→ **Exercise data**
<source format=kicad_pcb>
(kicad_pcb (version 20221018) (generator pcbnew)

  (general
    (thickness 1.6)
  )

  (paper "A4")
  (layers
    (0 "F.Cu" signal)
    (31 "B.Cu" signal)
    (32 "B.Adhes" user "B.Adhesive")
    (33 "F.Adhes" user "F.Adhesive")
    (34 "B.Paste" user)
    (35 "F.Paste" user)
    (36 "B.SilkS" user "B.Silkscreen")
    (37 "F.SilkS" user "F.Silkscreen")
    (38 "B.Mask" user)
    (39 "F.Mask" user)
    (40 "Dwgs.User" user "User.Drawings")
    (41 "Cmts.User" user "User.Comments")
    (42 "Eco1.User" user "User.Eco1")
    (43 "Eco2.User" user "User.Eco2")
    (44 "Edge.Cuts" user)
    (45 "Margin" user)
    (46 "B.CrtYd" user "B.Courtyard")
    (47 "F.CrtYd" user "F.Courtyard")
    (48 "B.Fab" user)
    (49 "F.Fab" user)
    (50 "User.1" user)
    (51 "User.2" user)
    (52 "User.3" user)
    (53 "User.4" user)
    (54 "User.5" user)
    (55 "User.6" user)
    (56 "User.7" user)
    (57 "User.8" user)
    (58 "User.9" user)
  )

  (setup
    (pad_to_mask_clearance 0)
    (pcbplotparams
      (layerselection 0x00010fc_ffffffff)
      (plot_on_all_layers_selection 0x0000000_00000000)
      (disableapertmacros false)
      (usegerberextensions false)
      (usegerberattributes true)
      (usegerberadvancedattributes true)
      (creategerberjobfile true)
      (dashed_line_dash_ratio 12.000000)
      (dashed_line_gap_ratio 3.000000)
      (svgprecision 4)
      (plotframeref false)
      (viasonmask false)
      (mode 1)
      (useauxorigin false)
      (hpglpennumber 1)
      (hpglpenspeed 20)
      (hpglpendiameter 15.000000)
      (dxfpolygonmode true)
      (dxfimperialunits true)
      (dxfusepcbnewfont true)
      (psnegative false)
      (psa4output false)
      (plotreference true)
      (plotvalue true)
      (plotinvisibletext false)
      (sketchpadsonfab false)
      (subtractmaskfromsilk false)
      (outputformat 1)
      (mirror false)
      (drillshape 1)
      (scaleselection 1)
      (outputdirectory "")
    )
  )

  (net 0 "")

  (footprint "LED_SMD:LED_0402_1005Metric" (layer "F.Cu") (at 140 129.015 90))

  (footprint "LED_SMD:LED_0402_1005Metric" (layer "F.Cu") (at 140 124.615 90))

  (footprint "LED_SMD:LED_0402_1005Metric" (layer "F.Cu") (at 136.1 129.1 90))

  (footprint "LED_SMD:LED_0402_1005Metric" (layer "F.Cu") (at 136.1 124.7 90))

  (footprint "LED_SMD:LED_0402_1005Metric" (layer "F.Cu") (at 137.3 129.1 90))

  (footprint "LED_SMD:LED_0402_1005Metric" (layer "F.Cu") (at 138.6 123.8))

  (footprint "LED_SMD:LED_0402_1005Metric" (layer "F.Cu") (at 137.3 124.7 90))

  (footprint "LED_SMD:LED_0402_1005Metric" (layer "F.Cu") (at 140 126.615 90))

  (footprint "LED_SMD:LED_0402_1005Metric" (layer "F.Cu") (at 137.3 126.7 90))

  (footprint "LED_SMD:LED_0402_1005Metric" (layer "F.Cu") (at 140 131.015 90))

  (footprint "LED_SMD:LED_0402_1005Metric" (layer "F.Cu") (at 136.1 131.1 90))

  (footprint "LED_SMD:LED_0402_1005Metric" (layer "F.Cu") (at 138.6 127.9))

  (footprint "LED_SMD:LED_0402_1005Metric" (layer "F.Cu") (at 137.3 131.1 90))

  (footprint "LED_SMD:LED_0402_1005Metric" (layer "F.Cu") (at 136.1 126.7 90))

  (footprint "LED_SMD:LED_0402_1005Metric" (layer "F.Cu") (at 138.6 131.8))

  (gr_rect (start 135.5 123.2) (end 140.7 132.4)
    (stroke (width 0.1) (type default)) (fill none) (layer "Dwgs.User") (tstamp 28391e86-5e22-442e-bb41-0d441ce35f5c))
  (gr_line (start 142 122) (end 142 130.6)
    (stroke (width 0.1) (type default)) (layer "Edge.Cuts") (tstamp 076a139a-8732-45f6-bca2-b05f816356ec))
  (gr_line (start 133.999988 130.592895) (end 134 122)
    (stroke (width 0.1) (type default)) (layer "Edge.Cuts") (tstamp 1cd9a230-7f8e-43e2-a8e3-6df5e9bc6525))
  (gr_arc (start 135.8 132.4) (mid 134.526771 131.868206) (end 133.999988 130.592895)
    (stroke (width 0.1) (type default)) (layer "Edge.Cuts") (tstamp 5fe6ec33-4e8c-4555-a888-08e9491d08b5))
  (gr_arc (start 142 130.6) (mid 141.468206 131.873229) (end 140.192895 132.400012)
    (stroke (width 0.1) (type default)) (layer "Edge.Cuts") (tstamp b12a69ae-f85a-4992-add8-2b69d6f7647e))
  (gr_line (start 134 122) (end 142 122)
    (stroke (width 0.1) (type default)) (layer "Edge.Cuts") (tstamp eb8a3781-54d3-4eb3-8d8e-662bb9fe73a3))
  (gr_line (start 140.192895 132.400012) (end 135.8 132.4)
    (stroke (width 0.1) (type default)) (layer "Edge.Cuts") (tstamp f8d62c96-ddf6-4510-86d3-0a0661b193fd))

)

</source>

* * *

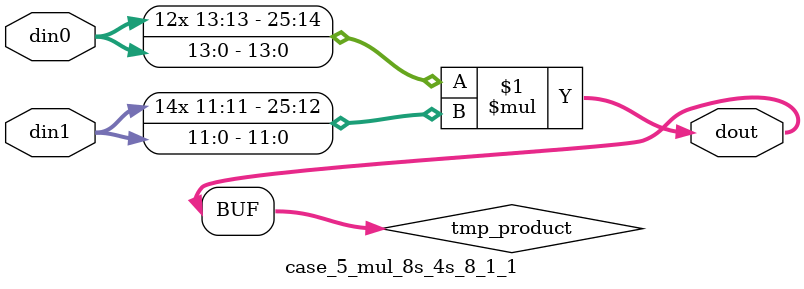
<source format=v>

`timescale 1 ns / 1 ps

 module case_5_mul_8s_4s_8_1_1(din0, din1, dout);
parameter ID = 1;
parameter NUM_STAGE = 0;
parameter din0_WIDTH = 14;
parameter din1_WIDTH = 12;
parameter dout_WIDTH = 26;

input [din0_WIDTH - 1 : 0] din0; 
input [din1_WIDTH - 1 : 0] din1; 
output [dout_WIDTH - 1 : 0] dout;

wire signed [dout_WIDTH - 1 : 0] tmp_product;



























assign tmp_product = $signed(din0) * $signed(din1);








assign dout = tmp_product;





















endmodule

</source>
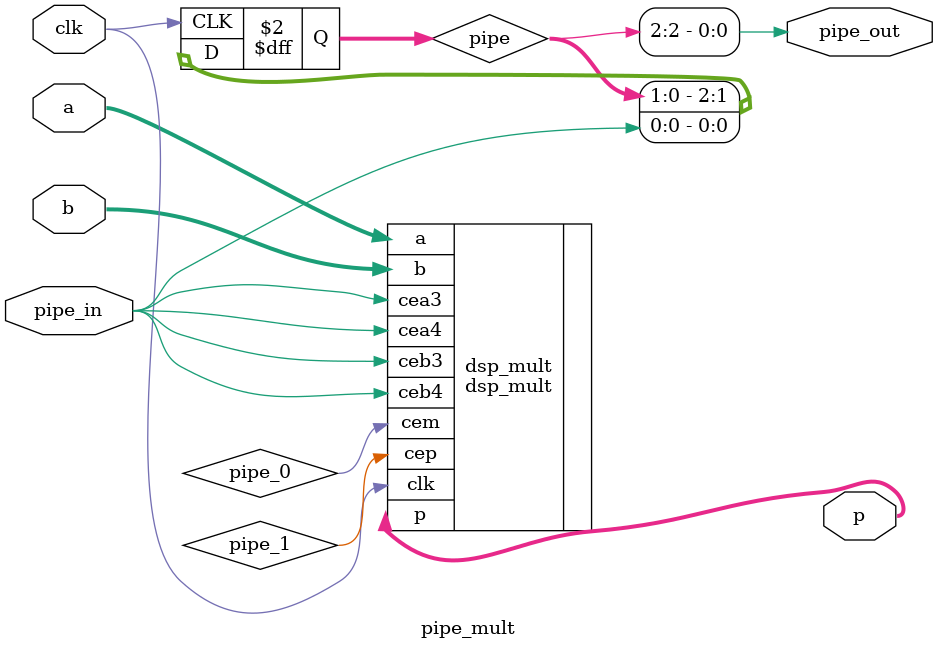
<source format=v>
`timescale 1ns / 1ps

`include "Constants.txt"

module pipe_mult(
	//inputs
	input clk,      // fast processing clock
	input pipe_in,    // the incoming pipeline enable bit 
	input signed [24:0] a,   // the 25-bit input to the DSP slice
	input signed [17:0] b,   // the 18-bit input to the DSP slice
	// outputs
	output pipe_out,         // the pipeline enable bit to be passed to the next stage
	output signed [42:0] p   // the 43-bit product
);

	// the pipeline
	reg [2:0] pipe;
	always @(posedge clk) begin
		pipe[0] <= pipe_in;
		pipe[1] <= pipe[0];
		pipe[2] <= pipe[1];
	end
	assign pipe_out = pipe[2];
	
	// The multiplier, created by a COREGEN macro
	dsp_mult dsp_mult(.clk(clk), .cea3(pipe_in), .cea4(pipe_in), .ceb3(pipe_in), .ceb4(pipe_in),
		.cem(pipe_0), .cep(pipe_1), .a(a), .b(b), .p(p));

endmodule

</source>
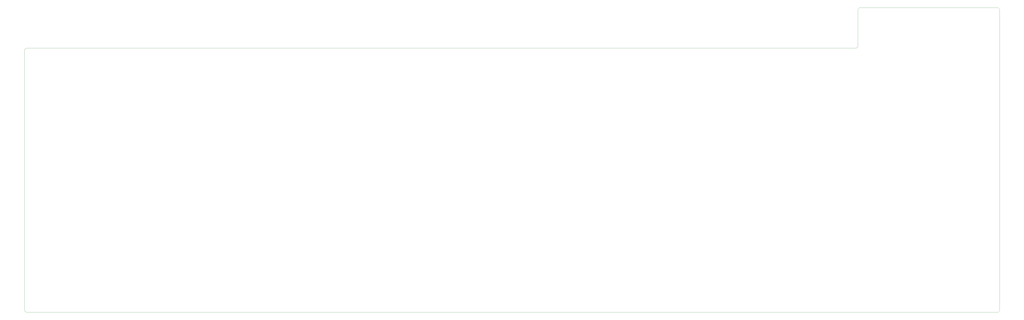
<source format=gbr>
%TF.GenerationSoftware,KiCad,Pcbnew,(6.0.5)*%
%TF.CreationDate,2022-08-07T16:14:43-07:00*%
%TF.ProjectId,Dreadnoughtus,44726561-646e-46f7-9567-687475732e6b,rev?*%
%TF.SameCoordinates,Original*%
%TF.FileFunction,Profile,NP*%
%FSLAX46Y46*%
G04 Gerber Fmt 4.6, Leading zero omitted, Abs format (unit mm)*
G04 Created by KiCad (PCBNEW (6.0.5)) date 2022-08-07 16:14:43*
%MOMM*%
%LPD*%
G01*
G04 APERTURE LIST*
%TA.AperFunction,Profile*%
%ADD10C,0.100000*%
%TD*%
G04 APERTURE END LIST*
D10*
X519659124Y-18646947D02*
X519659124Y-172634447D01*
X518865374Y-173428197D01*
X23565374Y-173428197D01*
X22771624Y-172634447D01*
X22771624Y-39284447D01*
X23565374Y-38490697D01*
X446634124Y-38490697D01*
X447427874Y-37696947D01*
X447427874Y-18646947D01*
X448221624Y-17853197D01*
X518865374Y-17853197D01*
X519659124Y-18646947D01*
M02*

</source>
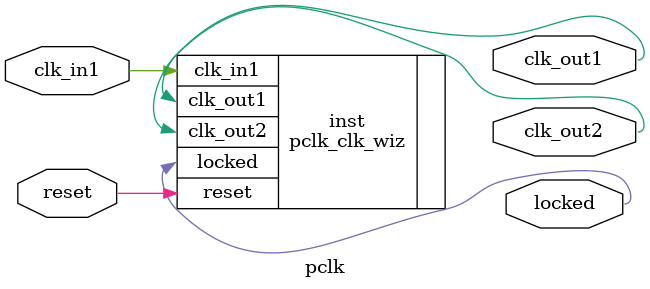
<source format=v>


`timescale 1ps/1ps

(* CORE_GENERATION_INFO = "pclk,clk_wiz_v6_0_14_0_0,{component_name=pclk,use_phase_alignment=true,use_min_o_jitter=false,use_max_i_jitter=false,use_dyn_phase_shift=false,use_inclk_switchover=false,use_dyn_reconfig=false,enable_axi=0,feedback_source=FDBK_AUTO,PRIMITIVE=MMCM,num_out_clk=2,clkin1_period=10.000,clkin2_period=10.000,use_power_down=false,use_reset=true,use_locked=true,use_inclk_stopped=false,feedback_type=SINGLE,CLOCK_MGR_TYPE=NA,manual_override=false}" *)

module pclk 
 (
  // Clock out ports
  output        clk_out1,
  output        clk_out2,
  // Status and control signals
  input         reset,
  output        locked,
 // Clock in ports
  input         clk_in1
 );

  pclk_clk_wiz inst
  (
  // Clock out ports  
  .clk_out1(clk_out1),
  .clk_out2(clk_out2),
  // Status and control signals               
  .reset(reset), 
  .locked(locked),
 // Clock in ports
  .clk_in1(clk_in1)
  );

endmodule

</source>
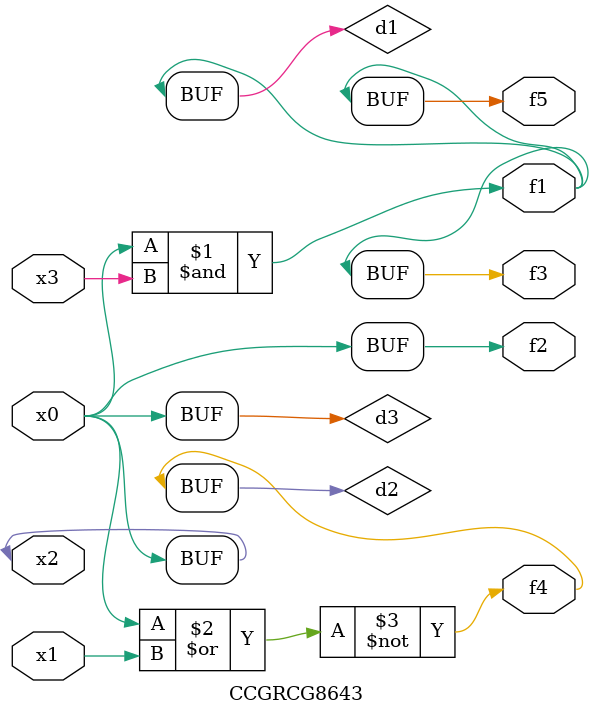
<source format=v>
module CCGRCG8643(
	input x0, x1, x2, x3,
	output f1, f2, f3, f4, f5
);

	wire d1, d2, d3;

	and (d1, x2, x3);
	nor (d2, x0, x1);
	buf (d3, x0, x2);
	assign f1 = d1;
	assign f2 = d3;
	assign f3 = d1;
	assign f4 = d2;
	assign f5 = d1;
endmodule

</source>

→ **About this task**
Some lines of the data may hold the word "signed". Say how many do, with nothing else.

→ **Result**
5